Using the Mammouth Ms2 and Mp2 super computer: steps to follow

To get a working account on Sherbrooke's Mammouth Ms2 or Mp2 super computers, you must go through the following steps:

  • Create account on Compute Canada platform by completing the online form: https://ccdb.computecanada.ca/account_application.
    When asked for the Compute Canada Role Identifier of your sponsor, enter ycy-622-03.

  • I will then be able to grant you access to the Mammouth Ms2 and/or Mp2 super computer. This step can require two or three days, after which you will receive an email confirming your access to the super computer. The email will also specify how you can connect to the super computer using the ssh linux program. The command line to use should look something like this:

    ssh USERNAME@larochel-ms.ccs.usherbrooke.ca # for Ms2
    ssh USERNAME@larochel-mp2.ccs.usherbrooke.ca # for Mp2
                
    where USERNAME is the assigned to you for your account. This will allow you to connect to an interactive node, on which you can install software for your account and debug your code. However, never run long experiments on the interactive node: you need to use jobdispatch to launch such experiments on the compute nodes of the super computer (see below).

  • The first time you connect to the interative node, you'll need to modify your ~/.bashrc file by adding the following lines in it (you can use the emacs program to edit the file):

    # User specific aliases and functions
    alias rm='rm -i'
    alias cp='cp -i'
    alias mv='mv -i'
    
    # To look at the ms queue
    export BQMAMMOUTH=ms
    #export BQMAMMOUTH=mp2 # use this line instead if on Mp2
    
    # Add Python
    #module add python64/2.6.4
    module add python64/2.7.1
    export CPATH=$CPATH:/opt/python64/2.7.1/lib/python2.7/site-packages/numpy/core/include
    
    # Add boost
    module add boost64/1.38.0
    
    # Add lapack
    module add lapack64
    module add mkl64/10.1.3.027
    
    # For job launching
    PATH=$PATH:/home/laroche1/software/Jobman/bin
    export PYTHONPATH=${PYTHONPATH}:/home/laroche1/software/Jobman
    

  • You'll also need to install MLPython in your account, like you would on your own computer. Simply follow the installation instructions, except those regarding the installation of other librairies required by MLPython (they should already be installed).
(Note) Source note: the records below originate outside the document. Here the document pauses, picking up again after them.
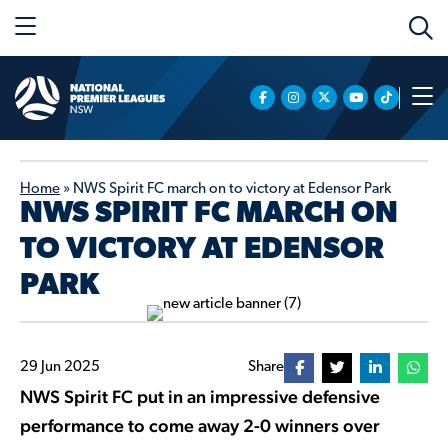
Home
»
NWS Spirit FC march on to victory at Edensor Park
NWS SPIRIT FC MARCH ON
TO VICTORY AT EDENSOR
PARK
29 Jun 2025
Share
NWS Spirit FC put in an impressive defensive
performance to come away 2-0 winners over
  • Say you have a Python script run_nnet.py which can be run as follows:

    python run_nnet.py 0.01 0 [20,10] 0 0 1234 True
                  
    You would now like to run the same script but with different values of its arguments. To launch such experiments (jobs) on the Mammouth Mp2's compute nodes, you can use the jobdispatch program, as follows:

    jobdispatch --bqtools --queue=qwork@mp2 python run_nnet.py '{{0.01,0.001}}' 0 ['{{20,10}}','{{10,40}}'] 0 0 1234 True
                  
    In this example, 8 jobs (2 x 2 x 2 = 8) will be launched, corresponding to all combinations of values within each set '{{A,B,C...}}'.
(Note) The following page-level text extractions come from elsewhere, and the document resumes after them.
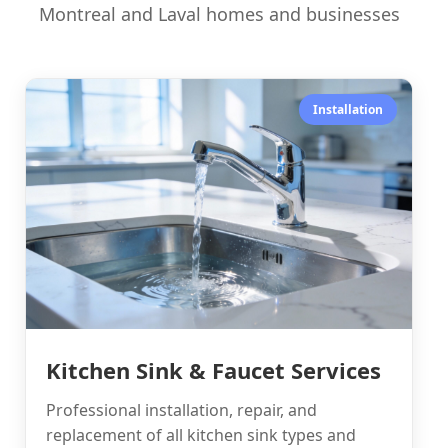
Montreal and Laval homes and businesses
Installation
Kitchen Sink & Faucet Services
Professional installation, repair, and
replacement of all kitchen sink types and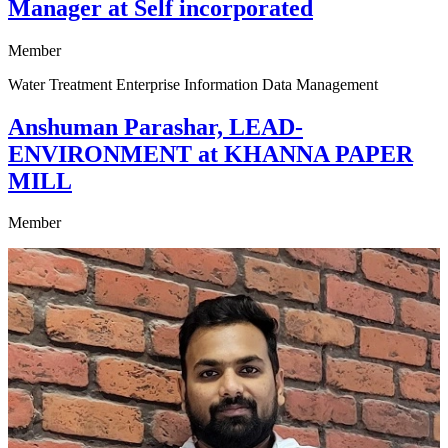
Manager at Self incorporated
Member
Water Treatment Enterprise Information Data Management
Anshuman Parashar, LEAD-
ENVIRONMENT at KHANNA PAPER
MILL
Member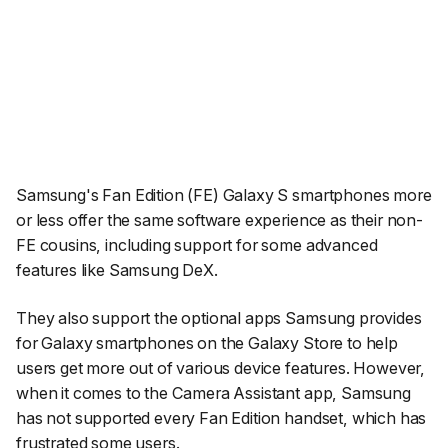
Samsung's Fan Edition (FE) Galaxy S smartphones more
or less offer the same software experience as their non-
FE cousins, including support for some advanced
features like Samsung DeX.
They also support the optional apps Samsung provides
for Galaxy smartphones on the Galaxy Store to help
users get more out of various device features. However,
when it comes to the Camera Assistant app, Samsung
has not supported every Fan Edition handset, which has
frustrated some users
.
    To launch experiments on Ms2, simply remove the --queue=qwork@mp2 from the command line in the example above.

    In a directory named LOGS (created the first time you use jobdispatch), log files will be added for each job. They will be put in separate subdirectories (one for each time you use jobdispatch) within LOGS. Each job will have its own ID.out (standard output) and ID.err file, where ID is a number assigned to each job.
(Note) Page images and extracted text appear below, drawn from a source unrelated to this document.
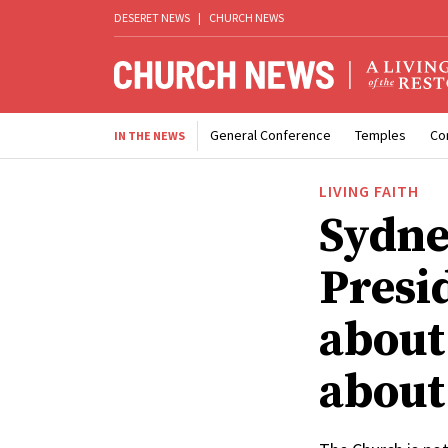
DESERET NEWS
|
CHURCH NEWS
General Conference
Temples
Co
IN THE NEWS
LIVING FAITH
Sydne
Presi
about 
about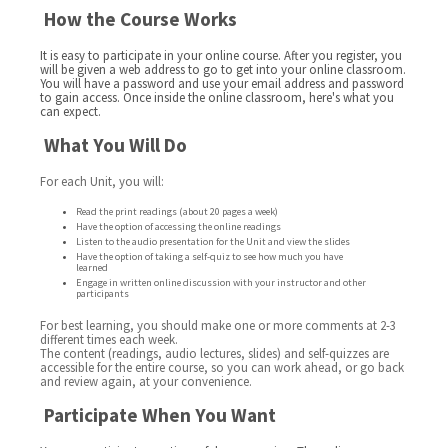
How the Course Works
It is easy to participate in your online course. After you register, you
will be given a web address to go to get into your online classroom.
You will have a password and use your email address and password
to gain access. Once inside the online classroom, here's what you
can expect.
What You Will Do
For each Unit, you will:
Read the print readings (about 20 pages a week)
Have the option of accessing the online readings
Listen to the audio presentation for the Unit and view the slides
Have the option of taking a self-quiz to see how much you have
learned
Engage in written online discussion with your instructor and other
participants
For best learning, you should make one or more comments at 2-3
different times each week.
The content (readings, audio lectures, slides) and self-quizzes are
accessible for the entire course, so you can work ahead, or go back
and review again, at your convenience.
Participate When You Want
    You can then use the bqwatch command to track whether your batch of jobs is still running. On Mp2, bqwatch automatically groups the jobs in batches of up to 24 jobs, so don't be surprised if it displays a smaller number than the total number of jobs.

    Finally, if you launch jobs, realize after there is a bug in your code and wish to kill them, the command bqkill will do that for you. Just run bqkill and a prompt will ask you to specify which batch of jobs you'd like to kill among those you are currently running.

You can find more information and documentation on Mammouth here.

Be warned that your account is to be used only during the course's trimester and only as part of the assignments/project of this course. It will be deleted after the course.